14 He has not given assistance to the Police, and no discount is provided on that basis.

15 The one aspect, which gives the Court some little hope as to Mr Ferrett’s future, is that he enrolled voluntarily in a rehabilitation program in order to rid himself of his drug and alcohol problem. This was done prior to his incarceration for this offence.

16 Mr Ferrett suffers poor health from emphysema and the effects of his long addiction. Neither is incapable of being treated appropriately in prison.

17 I turn then to the sentence. In my view, for the reasons already described, this offence at least approaches the worst category of cases. There may be worse, but not significantly so, and it is difficult to imagine them without necessarily assuming an involvement in the actual murder, although mutilation of a body may be one such category. The offence carries a maximum of 25 years’ imprisonment. Mr Ferrett has never before been involved in an offence of this kind or with a murder.

18 There is no standard non-parole period. Even though the plea of guilty was relatively late, I will provide a discount for its utilitarian value, which I assess at 12½%. I also find special circumstances, although I will not allow much in lessening the non-parole period, because there will otherwise be sufficient time to complete his rehabilitation.

19 Lastly, I deal with the statistics. The published figures by the Judicial Commission have been illuminating. The Court, and the Court of Criminal Appeal, have often stated, and I accept, that care must be taken in using these figures. This is not a common offence. The statistics are compiled from only 12 offenders, 83% of whom received a full-time custodial sentence. Of the 10 persons sent to prison, 20% received a term of 5 years’ imprisonment and no one had a higher sentence than 5 years imposed. The median head sentence is 2½ years’ imprisonment and the median non-parole period is 2 years. It is clear, on an examination of previous judgments that the statistics are not complete. They do not take account, for example, of the sentence imposed by Sully J in R v Galea [2003] NSWSC 465, which, because his Honour shortened the sentence imposed to take account of pre-trial custody, was an effective head sentence of 7 years with a non-parole period of 4½ years. The sentences and principles on sentencing were summarised exhaustively by Buddin J in R v Cowen [2008] NSWSC 104 at [15]-[24] and I respectfully adopt that summary.

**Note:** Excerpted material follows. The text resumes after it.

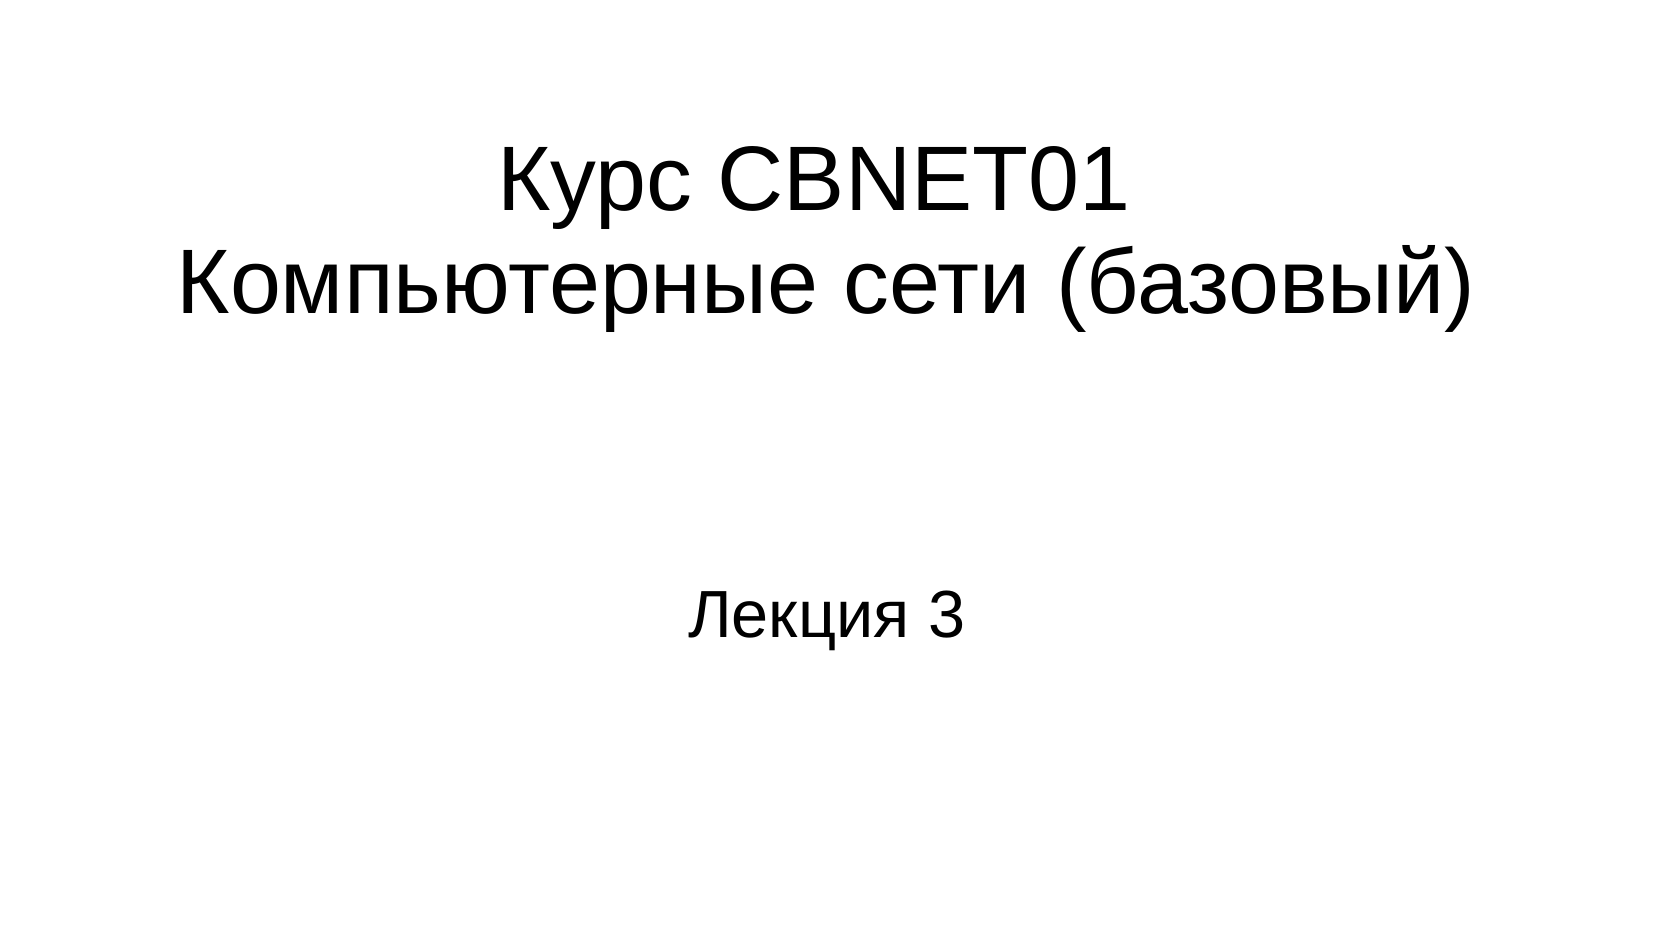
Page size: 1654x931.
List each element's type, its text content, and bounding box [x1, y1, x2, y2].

text_box Лекция 3 [82, 472, 1571, 758]
title Курс CBNET01 Компьютерные сети (базовый) [82, 127, 1571, 333]
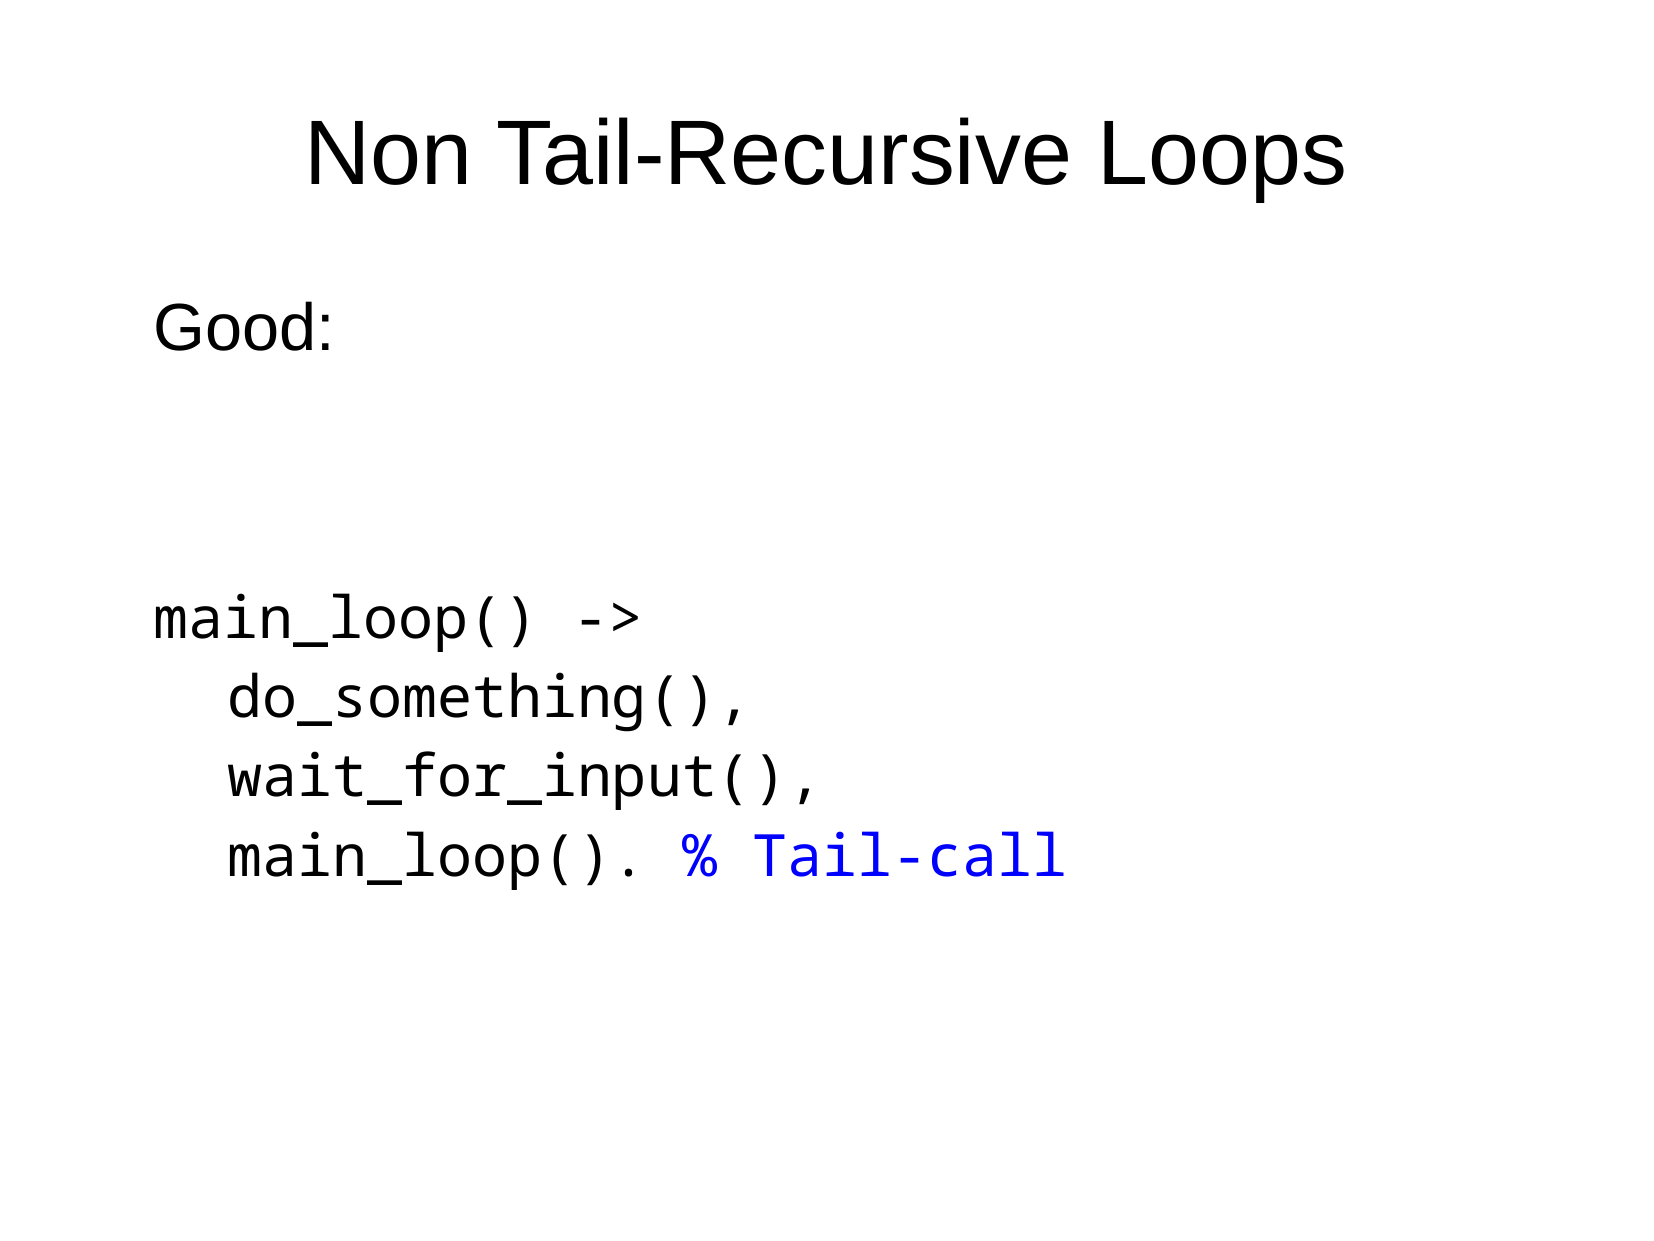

20 I consider that these figures do not adequately or appropriately reflect the conduct of Mr Ferrett and his subjective circumstances. I commence with a head sentence for Mr Ferrett of 8 years’ imprisonment; I note, again, that this approaches the worst category and the maximum sentence is 25 years’ imprisonment. As I have already stated, I allow 12½% for the plea.

Conviction and sentence

21 Edward Arthur Ferrett, you are convicted of accessory after the fact to the murder of Ronald William Pollock, by a person or persons unknown in that you, on or about 26 July 2003, did receive, harbour, maintain and assist the said person or persons unknown.

22 You are sentenced to a non-parole period of 4 years’ imprisonment commencing 31 July 2008 and expiring 30 July 2012, with a balance of term of a further 3 years’ imprisonment, concluding 30 July 2015.

23 The total sentence is 7 years’ imprisonment. You are first eligible for release on 30 July 2012.